Princípio da verdade real
Este princípio é próprio do processo penal, já que no civil o juiz deve se conformar com a verdade trazida aos autos pelas partes (verdade formal), embora não seja um mero espectador inerte da produção de provas. De acordo com o ensinamento de Tourinho Filho (2005, p. 39), no processo penal, pelas suas características singulares, torna-se mais fácil chegar à adequatio intelectus et rei. Por outro lado, continua, mesmo na justiça penal a procura e o encontro da verdade real, além de se fazerem com as naturais reservas oriundas da limitação e falibilidade humanas, submetem-se a certas restrições do próprio ordenamento jurídico que impedem tal busca. Outro não é o pensamento de Capez (2006, p. 23) ao informar que, mesmo nos sistemas em que vigora a livre investigação das provas, a verdade alcançada será sempre formal, pois não se há de negar o adágio jurídico: o que não está nos autos não está no mundo. Mirabete (2003, p. 44), contudo, adverte que existem motivos impedindo o conhecimento da verdade real, a saber: a transação permitida, por exemplo, nas ações privadas com o perdão do ofendido; a omissão ou desídia de querelante podendo provocar a perempção, além de existir inúmeras outras causas de extinção da punibilidade que podem impedir a descoberta da verdade real. No mesmo sentido, Capez (2006, p. 28-9) elenca o rol de exceções ao princípio estudado:
[...] a impossibilidade de juntada de documentos na fase do art. 406 do CPP, a impossibilidade de exigir prova no plenário do júri, que não tenha sido comunicada à parte contrária com antecedência mínima de três dias (CPP, art. 475), a inadmissibilidade das provas obtidas por meios ilícitos (CF, art. 5.º, LVI), os limites para depor de pessoas que, em razão de função, ofício ou profissão, devam guardar segredo (CPP, art. 207), a recusa de depor de parentes do acusado (CPP, art. 206), e as restrições à prova, existentes no juízo cível, aplicáveis ao penal, quanto ao estado de pessoas (CPP, art. 155).
No âmbito da Justiça Penal verifica-se uma necessidade insofismável em relação ao restabelecimento da verdade, dado a relação que o Estado tem de ferir a liberdade individual. Portanto, este princípio só deve ser exercido contra aquele que praticou o crime, na medida de sua responsabilidade. A investigação preliminar, assim, não encontra limites na forma ou na iniciativa das partes, ressalvada a vedação constitucional das provas obtidas por meios ilícitos (BECCHARA, CAMPOS, 2006).

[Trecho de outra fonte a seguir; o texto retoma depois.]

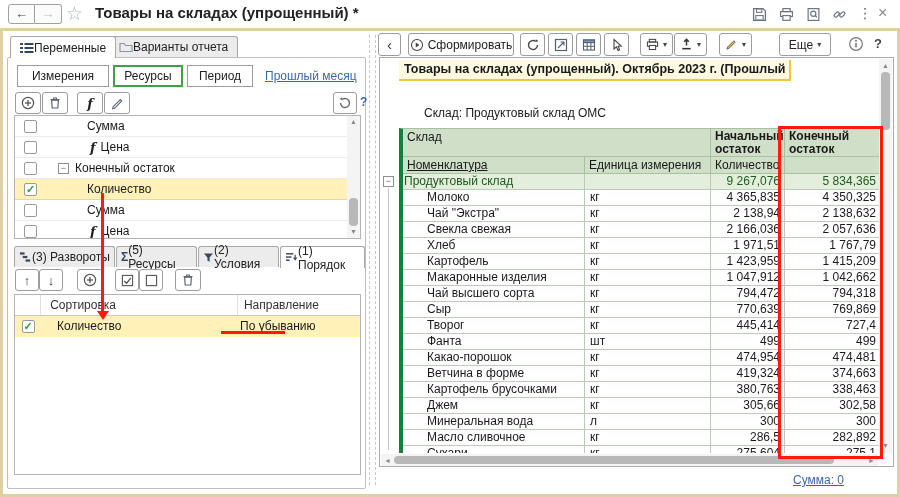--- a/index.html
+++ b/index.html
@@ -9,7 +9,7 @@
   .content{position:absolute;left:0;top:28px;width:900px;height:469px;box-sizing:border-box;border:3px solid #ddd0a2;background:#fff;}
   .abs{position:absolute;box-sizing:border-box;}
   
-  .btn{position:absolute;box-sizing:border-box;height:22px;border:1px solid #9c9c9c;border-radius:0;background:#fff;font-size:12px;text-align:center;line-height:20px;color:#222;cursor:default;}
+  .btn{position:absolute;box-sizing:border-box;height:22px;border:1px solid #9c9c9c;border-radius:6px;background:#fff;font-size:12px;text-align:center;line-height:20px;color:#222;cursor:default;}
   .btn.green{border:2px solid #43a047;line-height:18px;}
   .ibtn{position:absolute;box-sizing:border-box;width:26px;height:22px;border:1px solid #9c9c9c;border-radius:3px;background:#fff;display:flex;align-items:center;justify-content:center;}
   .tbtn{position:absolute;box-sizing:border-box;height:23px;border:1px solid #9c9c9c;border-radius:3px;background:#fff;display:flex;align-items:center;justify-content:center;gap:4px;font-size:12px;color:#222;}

No ensino de Godoy Neto (2009, p. 189-90) o princípio da verdade real tem o escopo de estabelecer que o jus puniendi do Estado seja exercido somente contra quem praticou a infração, nos exatos limites de sua culpa, estando, assim, excluída do procedimento policial a verdade formal, que pode ser criada até por omissões das partes, sendo, para o autor, tal verdade afirmante de simples ficções. Acrescenta, ainda, que para o sucesso da ação penal futura devem ser colhidas as provas materiais anteriormente ao seu início; dessa forma, produzida no inquérito policial, deve servir de base à ação penal ou como fundamento à sua rejeição, sendo, portanto, alicerce à ação penal. O caderno investigatório, então, contém a justa causa para a instauração ou rejeição do processo, além de serem as provas colhidas pelo órgão designado constitucionalmente para tal desiderato.
Quanto a este princípio inserto no inquérito policial, Barros (2002, p. 212) ainda esclarece:
Independentemente da avaliação feita a posteriori pelo julgador, uma coisa é estreme de dúvida: a autoridade policial e todos os seus auxiliares têm o dever de procurar desvendar a verdade sobre o fato criminoso. As investigações hão de ser impulsionadas com esse propósito. E é com base na verdade formatada nessa fase que se coloca em funcionamento a engrenagem que dá sustentação ao jus puniendi estatal.